## 지시 사항
아래 기록 전체를 줄마다 한 행씩, '번호'와 '내용' 두 열의 마크다운 표로 나타내세요. 빈 줄과 그림은 표에 넣지 마세요.

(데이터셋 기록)
______________________________

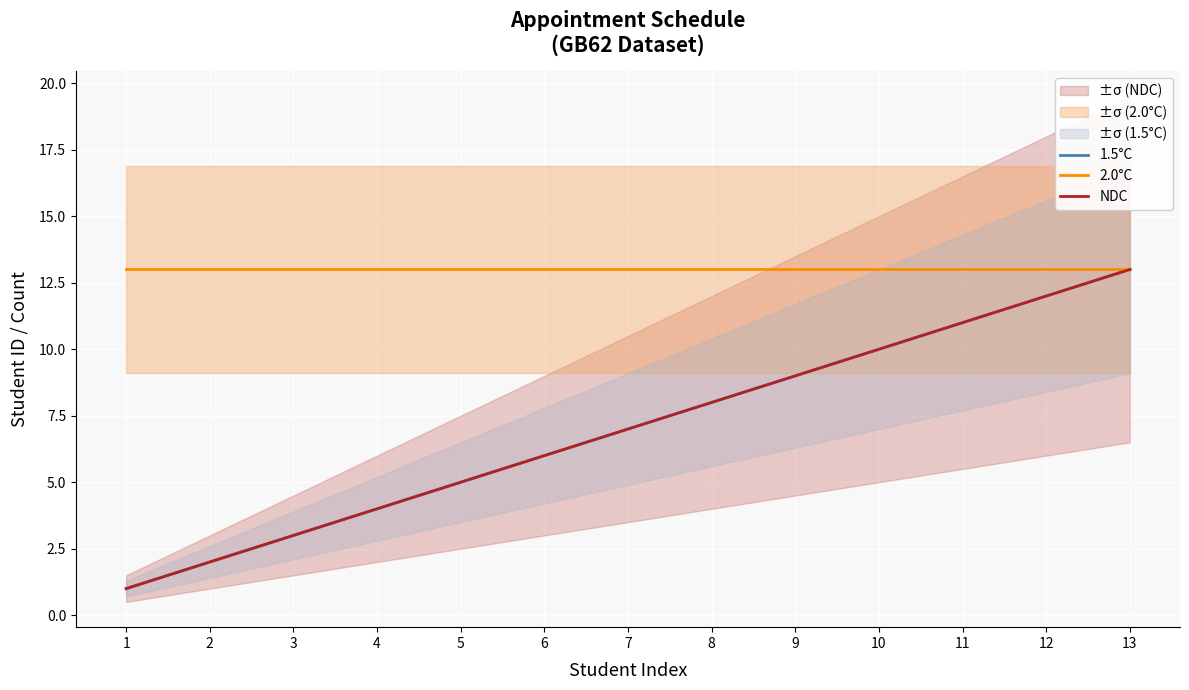

Does the chart display data point markers on the line(s)?

No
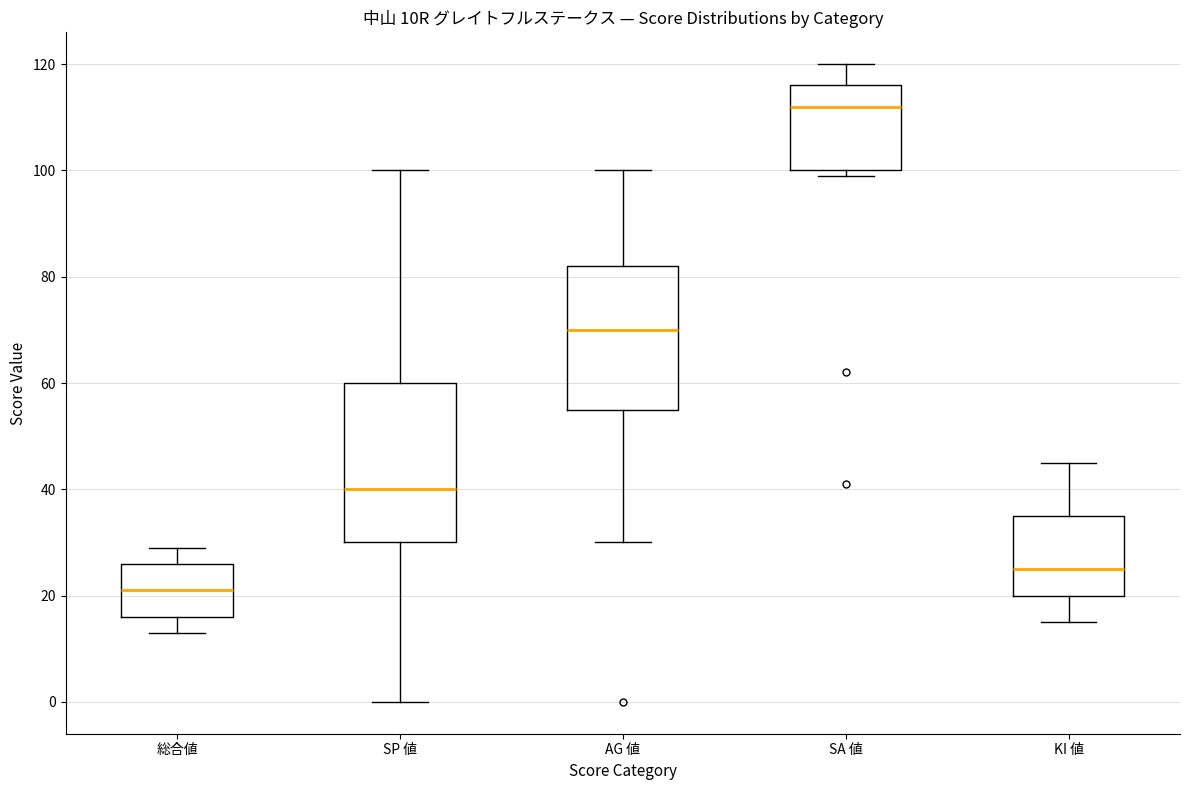

Where is the upper edge of the box for AG 値 on the y-axis? The values are not printed on the chart, so give them approximately, as read against the axis.

82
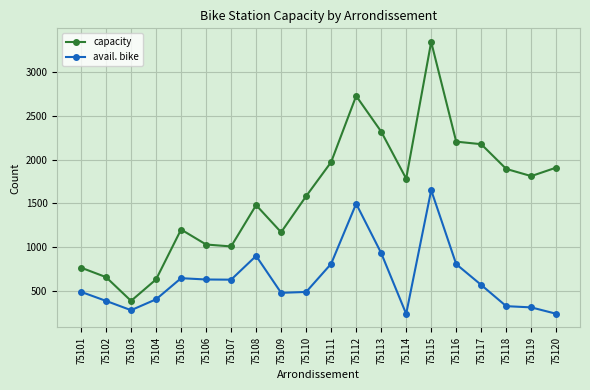

Where is the first local maximum for capacity?

75105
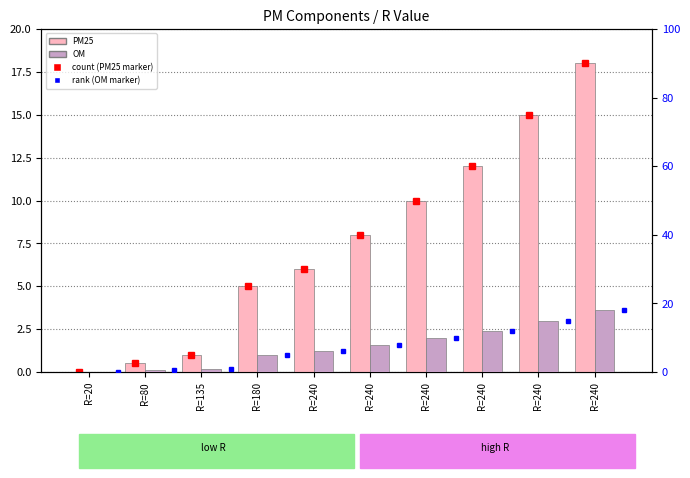

What are all the series names shown in the legend?

PM25, OM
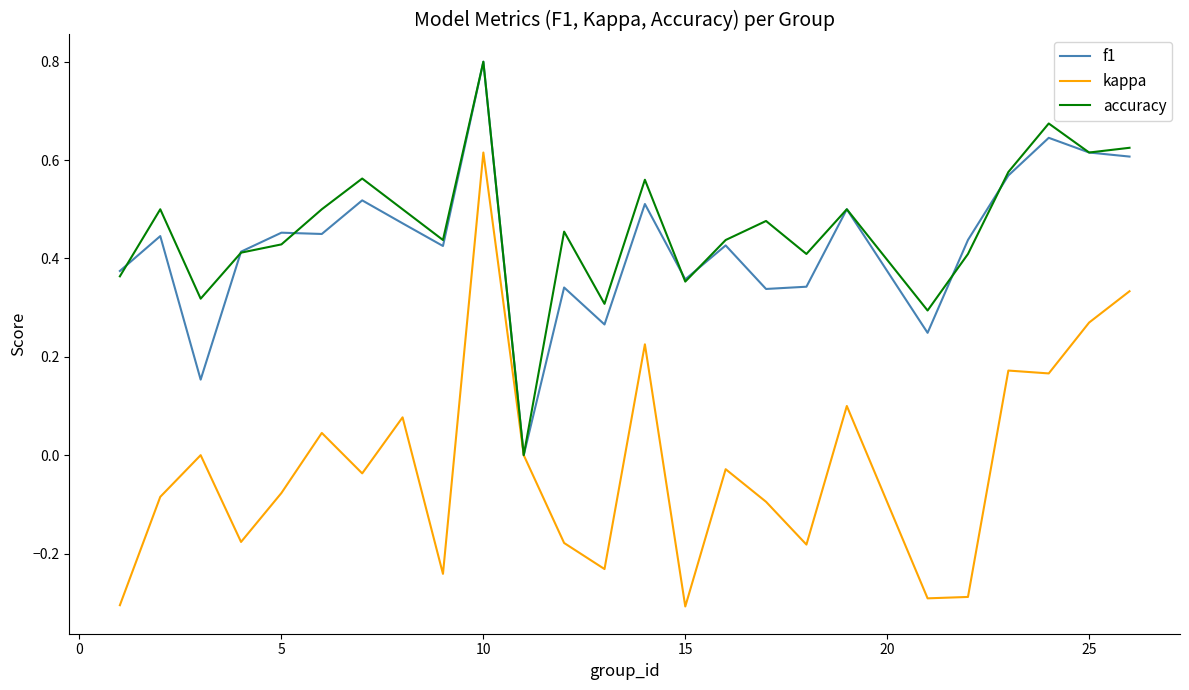

Which series has the widest spread of values?

kappa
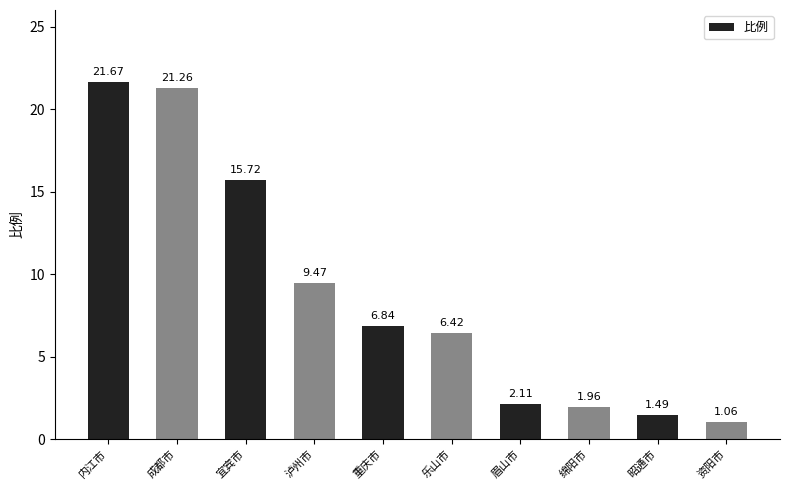

Rank the categories by value from highest to lowest.

内江市, 成都市, 宜宾市, 泸州市, 重庆市, 乐山市, 眉山市, 绵阳市, 昭通市, 资阳市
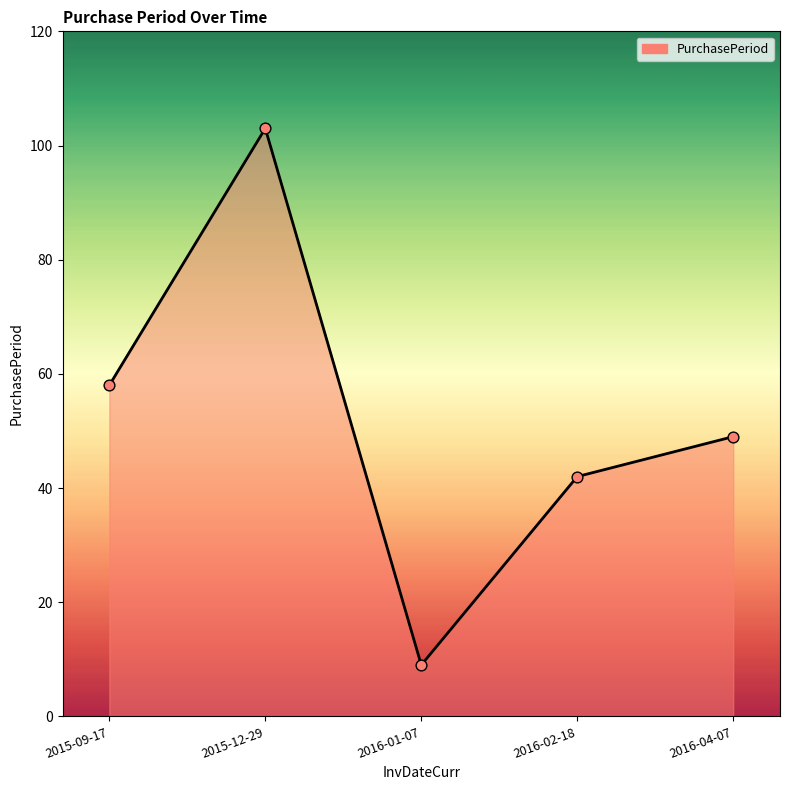

Which has a higher value, 2015-12-29 or 2016-01-07?

2015-12-29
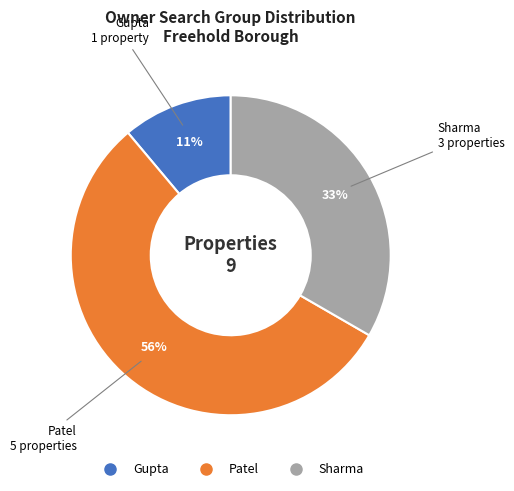

Count the number of slices in the pie.

3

______________________________

## 과제 응답
| 번호 | 내용 |
|---|---|
| 1 | Does the chart display data point markers on the line(s)? |
| 2 | No |
| 3 | Where is the upper edge of the box for AG 値 on the y-axis? The values are not printed on the chart, so give them approximately, as read against the axis. |
| 4 | 82 |
| 5 | Where is the first local maximum for capacity? |
| 6 | 75105 |
| 7 | What are all the series names shown in the legend? |
| 8 | PM25, OM |
| 9 | Which series has the widest spread of values? |
| 10 | kappa |
| 11 | Rank the categories by value from highest to lowest. |
| 12 | 内江市, 成都市, 宜宾市, 泸州市, 重庆市, 乐山市, 眉山市, 绵阳市, 昭通市, 资阳市 |
| 13 | Which has a higher value, 2015-12-29 or 2016-01-07? |
| 14 | 2015-12-29 |
| 15 | Count the number of slices in the pie. |
| 16 | 3 |